**RECORDS FOR THIS TASK:**

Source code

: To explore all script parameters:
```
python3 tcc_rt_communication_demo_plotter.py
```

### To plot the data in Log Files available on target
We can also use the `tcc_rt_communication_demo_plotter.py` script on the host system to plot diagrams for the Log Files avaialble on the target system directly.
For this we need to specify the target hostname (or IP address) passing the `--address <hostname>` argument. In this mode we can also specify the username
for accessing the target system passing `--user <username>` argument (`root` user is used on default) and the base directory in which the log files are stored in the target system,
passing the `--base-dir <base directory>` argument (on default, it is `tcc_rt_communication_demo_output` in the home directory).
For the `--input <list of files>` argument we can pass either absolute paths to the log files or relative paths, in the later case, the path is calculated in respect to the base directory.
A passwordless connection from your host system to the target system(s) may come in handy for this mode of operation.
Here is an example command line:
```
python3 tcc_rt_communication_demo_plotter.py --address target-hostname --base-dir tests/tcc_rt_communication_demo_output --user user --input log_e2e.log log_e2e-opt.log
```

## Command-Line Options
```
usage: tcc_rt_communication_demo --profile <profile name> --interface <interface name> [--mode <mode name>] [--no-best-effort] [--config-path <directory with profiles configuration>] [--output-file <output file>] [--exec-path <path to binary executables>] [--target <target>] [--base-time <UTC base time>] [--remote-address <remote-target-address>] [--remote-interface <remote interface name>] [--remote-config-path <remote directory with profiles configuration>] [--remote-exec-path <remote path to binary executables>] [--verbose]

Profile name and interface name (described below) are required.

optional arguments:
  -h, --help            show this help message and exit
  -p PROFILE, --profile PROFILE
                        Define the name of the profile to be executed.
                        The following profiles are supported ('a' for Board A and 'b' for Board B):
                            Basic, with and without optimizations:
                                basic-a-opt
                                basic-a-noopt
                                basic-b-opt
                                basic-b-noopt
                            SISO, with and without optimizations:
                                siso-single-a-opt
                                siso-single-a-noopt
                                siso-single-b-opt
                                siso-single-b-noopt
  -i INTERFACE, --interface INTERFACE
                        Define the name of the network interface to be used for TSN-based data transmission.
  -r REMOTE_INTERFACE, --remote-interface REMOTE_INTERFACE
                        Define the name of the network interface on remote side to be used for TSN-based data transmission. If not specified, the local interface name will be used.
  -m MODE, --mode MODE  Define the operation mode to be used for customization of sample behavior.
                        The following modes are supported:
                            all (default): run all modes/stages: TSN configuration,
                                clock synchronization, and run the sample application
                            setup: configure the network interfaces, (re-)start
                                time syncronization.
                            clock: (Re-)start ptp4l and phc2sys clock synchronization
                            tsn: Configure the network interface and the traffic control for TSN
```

**WHAT THE EXERCISE ASKS:** The listing above has to be repeated exactly, down to the last line.

**PROBLEM SOLUTION:**
Source code

: To explore all script parameters:
```
python3 tcc_rt_communication_demo_plotter.py
```

### To plot the data in Log Files available on target
We can also use the `tcc_rt_communication_demo_plotter.py` script on the host system to plot diagrams for the Log Files avaialble on the target system directly.
For this we need to specify the target hostname (or IP address) passing the `--address <hostname>` argument. In this mode we can also specify the username
for accessing the target system passing `--user <username>` argument (`root` user is used on default) and the base directory in which the log files are stored in the target system,
passing the `--base-dir <base directory>` argument (on default, it is `tcc_rt_communication_demo_output` in the home directory).
For the `--input <list of files>` argument we can pass either absolute paths to the log files or relative paths, in the later case, the path is calculated in respect to the base directory.
A passwordless connection from your host system to the target system(s) may come in handy for this mode of operation.
Here is an example command line:
```
python3 tcc_rt_communication_demo_plotter.py --address target-hostname --base-dir tests/tcc_rt_communication_demo_output --user user --input log_e2e.log log_e2e-opt.log
```

## Command-Line Options
```
usage: tcc_rt_communication_demo --profile <profile name> --interface <interface name> [--mode <mode name>] [--no-best-effort] [--config-path <directory with profiles configuration>] [--output-file <output file>] [--exec-path <path to binary executables>] [--target <target>] [--base-time <UTC base time>] [--remote-address <remote-target-address>] [--remote-interface <remote interface name>] [--remote-config-path <remote directory with profiles configuration>] [--remote-exec-path <remote path to binary executables>] [--verbose]

Profile name and interface name (described below) are required.

optional arguments:
  -h, --help            show this help message and exit
  -p PROFILE, --profile PROFILE
                        Define the name of the profile to be executed.
                        The following profiles are supported ('a' for Board A and 'b' for Board B):
                            Basic, with and without optimizations:
                                basic-a-opt
                                basic-a-noopt
                                basic-b-opt
                                basic-b-noopt
                            SISO, with and without optimizations:
                                siso-single-a-opt
                                siso-single-a-noopt
                                siso-single-b-opt
                                siso-single-b-noopt
  -i INTERFACE, --interface INTERFACE
                        Define the name of the network interface to be used for TSN-based data transmission.
  -r REMOTE_INTERFACE, --remote-interface REMOTE_INTERFACE
                        Define the name of the network interface on remote side to be used for TSN-based data transmission. If not specified, the local interface name will be used.
  -m MODE, --mode MODE  Define the operation mode to be used for customization of sample behavior.
                        The following modes are supported:
                            all (default): run all modes/stages: TSN configuration,
                                clock synchronization, and run the sample application
                            setup: configure the network interfaces, (re-)start
                                time syncronization.
                            clock: (Re-)start ptp4l and phc2sys clock synchronization
                            tsn: Configure the network interface and the traffic control for TSN
```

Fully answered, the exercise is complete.